Okay at this point Kiengir I have literally zero idea how what you're talking about is even remotely connected to the Sabir Huns (whose name is rendered in Procopius and Priscus as 'Sabeirioi or Sabireioi." What I'm talking about is this: MMFA (talk) 19:18, 29 November 2018 (UTC)
I've added sources. definitely not talking about the Sabirs.--Ermenrich (talk) 23:00, 28 November 2018 (UTC)
Also, anyone have access to this? Could be relevant.--Ermenrich (talk) 23:12, 28 November 2018 (UTC)
I do. Reading it now. Interesting paper. MMFA (talk) 19:22, 29 November 2018 (UTC)
If it seems relevant to you, I'll try to get access myself. I think that, regardless of whether we end up merging the Caucasian Huns article or making that a disambiguation page, it would be great if we could them in some more depth here.--Ermenrich (talk) 20:06, 29 November 2018 (UTC)
@MMFA: So what position are you arguing for (regarding move)? Because I've made mine: they are also referred to as Huns, by various sources. I noted Iranica above, and you can search plenty of other sources that quote "Sabir Huns" and Sabir operating in the North Caucasus (if you search on Google). NPOV applies. This one even quotes your author [4]: Procopius speaks of the "Huns called Sabirs" Their first appearance on the Byzantine horizon is connected with a migration which took place between 461 and 465 and brought them to the region north of the Caucasus where, in the 6th century, they became a major power. DA1 (talk) 23:15, 28 November 2018 (UTC)
@Ermenrich: Yes, I'm aware you're not talking about the Sabirs, but if the goal is to get rid of the stub, then making it a disambiguation is fair. The term can point to both the Huns proper and Sabir "Huns", both of whom operated in the North Caucasus. DA1 (talk) 23:15, 28 November 2018 (UTC)
@DA1: What I meant was: these scholars aren't. They seem to use "Caucasian Huns" or "North Caucasian Huns" to mean specifically this group of Huns. I'd be willing to take your suggestion, but I'd prefer a straight merger. Let's see what the consensus brings about.--Ermenrich (talk) 23:23, 28 November 2018 (UTC)
Leaning Oppose, but you should do a proper Wikipedia:Proposed mergers tagged discussion. Johnbod (talk) 19:03, 28 November 2018 (UTC)
My point is the term Caucasian Huns refers to Huns in Dagestan, Chechnya, etc. etc. in the region just north of the Caucasus called Transcaucasia. It technically doesn't refer to the Sabirs who were much further north of the Caucasus in the lower Volga Steppes. MMFA (talk) 19:18, 29 November 2018 (UTC)
I thought I had followed the precedure for that... might you be of any assistance?--Ermenrich (talk) 23:00, 28 November 2018 (UTC)
@Johnbod: Any chance any of the sources I've posted or the discussions here have changed your mind?--Ermenrich (talk) 15:22, 2 December 2018 (UTC)
Not really - you now have assembled good quotes to improve NCH & ref it properly. If it were to be merged anywhere it would surely belong in HotH, which already covers them quickly; I can't see it fitting in here. But from your quotes they seem to have been a distinct entity for long enough to justify a stand-alone article. Johnbod (talk) 17:53, 2 December 2018 (UTC)

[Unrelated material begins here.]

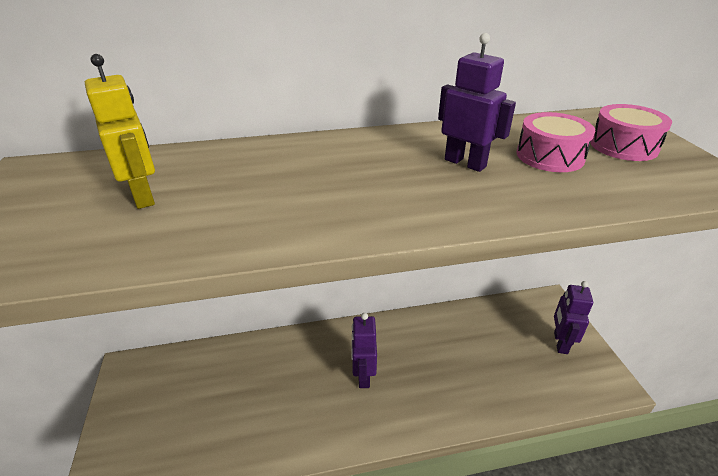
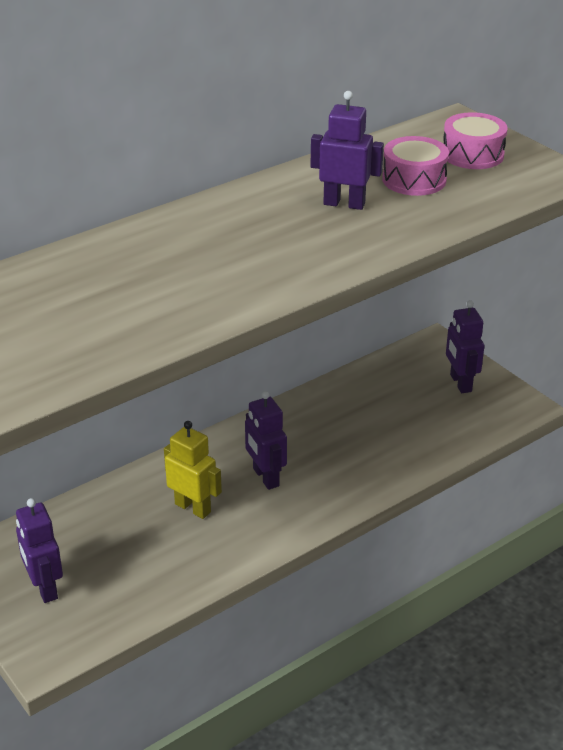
camera: 25 degrees left, 0 degrees up
yellow robot [85,54,155,209] -> yellow robot moved to [164,421,222,519]
none -> purple robot [16,498,63,603]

::::Leaning oppose based on Johnbod's comments, agreed the quotes support keeping a stand-alone article.Dilbilir (talk) 03:17, 6 February 2019 (UTC)

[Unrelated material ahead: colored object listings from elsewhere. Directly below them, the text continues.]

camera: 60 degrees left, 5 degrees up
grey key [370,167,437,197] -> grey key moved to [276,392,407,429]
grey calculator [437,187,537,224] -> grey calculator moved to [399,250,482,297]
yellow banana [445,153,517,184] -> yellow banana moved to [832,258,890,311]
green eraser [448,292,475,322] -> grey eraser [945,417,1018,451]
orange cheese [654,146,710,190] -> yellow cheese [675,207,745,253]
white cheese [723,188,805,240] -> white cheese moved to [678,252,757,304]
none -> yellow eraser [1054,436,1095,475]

  1. ^ Golden, An Introduction to the History of the Turkic Peoples, p. 89
  2. ^ Golden, History, p. 90
  3. ^ Goldem History, p. 91
  4. ^ Golden, History, p. 107
  5. ^ Golden, History, p. 108
  6. ^ Denis Sinor, "The Hun Period," in The Cambridge History of Early Inner Asia, p. 201.
  7. ^ Kim, The Huns, p. 136
  8. ^ Kim The Huns, p. 137
— — — — —
The above discussion is preserved as an archive of a WP:PM.

Please do not modify it.
Subsequent comments should be made in a new section on this talk page. No further edits should be made to this section.

GenQuest "Talk to Me" 23:01, 18 April 2019 (UTC)

A copy of this template can be found here.

Anthropology and genetics[edit]

Following a discussion I've been having with Wario-Man, he's suggested we rename the race section "Anthropology" and create a separate genetics section, partially to reduce the danger of nationalist edits to the "race" section. @MMFA:, I believe you would have the necessary expertise to create such a genetics section. What does everybody think about doing so?--Ermenrich (talk) 19:21, 6 February 2019 (UTC) :Renaming the section won't help. I don't think "danger of nationalist edits" is a good reason to rename the section, which is about race. If it becomes a problem we can revisit it, but right now the section is about modern researchers who have discredited a well-attested to antiquated racial classification.Dilbilir (talk) 19:39, 6 February 2019 (UTC)

I could do it but I would keep it very simple and general. It's not my area I just know about it regarding the Huns. MMFA (talk) 00:32, 7 February 2019 (UTC)
That's probably all we need. Do you have an opinion on renaming "race"?--Ermenrich (talk) 14:04, 7 February 2019 (UTC)
Yeah Race definitely brings up very old connotations. Anthropology, Ethnicity, virtually anything would be a better term. MMFA (talk) 03:44, 8 February 2019 (UTC)
@Wario-Man:, am I understanding you correctly that genetics should be added to a renamed version of the current section, or should it get its own section?--Ermenrich (talk) 15:57, 8 February 2019 (UTC)
Genetics has its own section on other articles. You can rename "Race" to "Anthropology" or "Physical appearance" or "Origins". --Wario-Man (talk) 16:18, 8 February 2019 (UTC)

The "for other nomadic polities" hatnote[edit]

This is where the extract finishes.